What to produce
Check the records below line by line, and report how many lines include the string "elbow". No other words are needed.
━━ Data shown ━━
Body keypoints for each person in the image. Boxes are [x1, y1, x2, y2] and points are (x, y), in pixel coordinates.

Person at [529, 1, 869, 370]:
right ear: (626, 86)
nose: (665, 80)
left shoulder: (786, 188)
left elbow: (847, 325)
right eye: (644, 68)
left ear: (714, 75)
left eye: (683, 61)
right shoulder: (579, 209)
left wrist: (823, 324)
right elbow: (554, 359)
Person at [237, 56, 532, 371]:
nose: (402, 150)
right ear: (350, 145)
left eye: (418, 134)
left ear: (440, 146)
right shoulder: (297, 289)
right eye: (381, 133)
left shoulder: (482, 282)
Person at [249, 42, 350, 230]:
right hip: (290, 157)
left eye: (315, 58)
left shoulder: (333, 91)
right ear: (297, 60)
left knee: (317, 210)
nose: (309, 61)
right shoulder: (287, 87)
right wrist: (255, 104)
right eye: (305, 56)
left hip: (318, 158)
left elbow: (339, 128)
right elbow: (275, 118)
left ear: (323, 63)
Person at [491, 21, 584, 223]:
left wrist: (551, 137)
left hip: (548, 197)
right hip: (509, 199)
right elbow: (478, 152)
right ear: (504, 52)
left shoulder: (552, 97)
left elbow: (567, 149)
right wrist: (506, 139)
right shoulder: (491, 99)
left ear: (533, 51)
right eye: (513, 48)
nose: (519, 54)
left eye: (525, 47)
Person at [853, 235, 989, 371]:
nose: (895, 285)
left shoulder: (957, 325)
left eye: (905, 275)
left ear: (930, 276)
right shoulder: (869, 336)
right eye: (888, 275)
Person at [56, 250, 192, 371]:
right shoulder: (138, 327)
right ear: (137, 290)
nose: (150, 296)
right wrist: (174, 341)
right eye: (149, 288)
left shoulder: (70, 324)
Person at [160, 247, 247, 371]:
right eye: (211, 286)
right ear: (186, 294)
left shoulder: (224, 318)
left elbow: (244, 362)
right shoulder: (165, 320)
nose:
━━━
Result of this task
7